[WHAT YOU NEED TO DO]: Swap "scientific name" for "binomial name" in the items, starting at the line containing "phylum: Platyhelminthes" and ending at the final line of the last item. Reproduce only those lines, with nothing else altered.

>>>

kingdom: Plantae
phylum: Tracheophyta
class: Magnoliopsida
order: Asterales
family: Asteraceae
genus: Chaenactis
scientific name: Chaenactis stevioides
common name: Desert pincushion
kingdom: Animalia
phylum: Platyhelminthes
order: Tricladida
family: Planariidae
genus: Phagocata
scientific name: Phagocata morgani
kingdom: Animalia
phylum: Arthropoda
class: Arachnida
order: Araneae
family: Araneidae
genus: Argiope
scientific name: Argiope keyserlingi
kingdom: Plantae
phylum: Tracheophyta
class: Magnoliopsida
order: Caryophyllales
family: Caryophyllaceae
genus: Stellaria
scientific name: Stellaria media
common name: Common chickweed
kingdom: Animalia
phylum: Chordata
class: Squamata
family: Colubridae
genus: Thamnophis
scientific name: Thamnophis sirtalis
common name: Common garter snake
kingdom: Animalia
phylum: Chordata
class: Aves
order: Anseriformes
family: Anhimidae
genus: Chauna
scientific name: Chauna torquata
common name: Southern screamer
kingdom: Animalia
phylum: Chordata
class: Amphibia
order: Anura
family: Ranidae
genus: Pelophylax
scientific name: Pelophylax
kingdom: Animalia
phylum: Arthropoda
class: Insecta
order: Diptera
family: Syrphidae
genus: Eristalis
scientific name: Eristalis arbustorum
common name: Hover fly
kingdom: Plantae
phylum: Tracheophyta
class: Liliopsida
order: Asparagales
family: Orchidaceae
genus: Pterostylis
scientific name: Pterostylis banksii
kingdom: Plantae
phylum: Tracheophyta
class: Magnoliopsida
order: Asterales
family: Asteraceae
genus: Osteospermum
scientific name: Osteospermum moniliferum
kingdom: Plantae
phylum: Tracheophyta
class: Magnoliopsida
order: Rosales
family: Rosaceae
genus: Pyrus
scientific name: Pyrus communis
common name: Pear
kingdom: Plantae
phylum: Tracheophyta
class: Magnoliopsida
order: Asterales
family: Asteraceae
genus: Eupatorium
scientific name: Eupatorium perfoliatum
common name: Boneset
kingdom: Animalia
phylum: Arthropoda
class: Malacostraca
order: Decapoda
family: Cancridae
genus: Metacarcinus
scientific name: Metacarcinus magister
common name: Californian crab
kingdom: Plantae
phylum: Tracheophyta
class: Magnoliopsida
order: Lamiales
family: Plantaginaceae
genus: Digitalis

<<<

[REPLY TO THE TASK]:
phylum: Platyhelminthes
order: Tricladida
family: Planariidae
genus: Phagocata
binomial name: Phagocata morgani
kingdom: Animalia
phylum: Arthropoda
class: Arachnida
order: Araneae
family: Araneidae
genus: Argiope
binomial name: Argiope keyserlingi
kingdom: Plantae
phylum: Tracheophyta
class: Magnoliopsida
order: Caryophyllales
family: Caryophyllaceae
genus: Stellaria
binomial name: Stellaria media
common name: Common chickweed
kingdom: Animalia
phylum: Chordata
class: Squamata
family: Colubridae
genus: Thamnophis
binomial name: Thamnophis sirtalis
common name: Common garter snake
kingdom: Animalia
phylum: Chordata
class: Aves
order: Anseriformes
family: Anhimidae
genus: Chauna
binomial name: Chauna torquata
common name: Southern screamer
kingdom: Animalia
phylum: Chordata
class: Amphibia
order: Anura
family: Ranidae
genus: Pelophylax
binomial name: Pelophylax
kingdom: Animalia
phylum: Arthropoda
class: Insecta
order: Diptera
family: Syrphidae
genus: Eristalis
binomial name: Eristalis arbustorum
common name: Hover fly
kingdom: Plantae
phylum: Tracheophyta
class: Liliopsida
order: Asparagales
family: Orchidaceae
genus: Pterostylis
binomial name: Pterostylis banksii
kingdom: Plantae
phylum: Tracheophyta
class: Magnoliopsida
order: Asterales
family: Asteraceae
genus: Osteospermum
binomial name: Osteospermum moniliferum
kingdom: Plantae
phylum: Tracheophyta
class: Magnoliopsida
order: Rosales
family: Rosaceae
genus: Pyrus
binomial name: Pyrus communis
common name: Pear
kingdom: Plantae
phylum: Tracheophyta
class: Magnoliopsida
order: Asterales
family: Asteraceae
genus: Eupatorium
binomial name: Eupatorium perfoliatum
common name: Boneset
kingdom: Animalia
phylum: Arthropoda
class: Malacostraca
order: Decapoda
family: Cancridae
genus: Metacarcinus
binomial name: Metacarcinus magister
common name: Californian crab
kingdom: Plantae
phylum: Tracheophyta
class: Magnoliopsida
order: Lamiales
family: Plantaginaceae
genus: Digitalis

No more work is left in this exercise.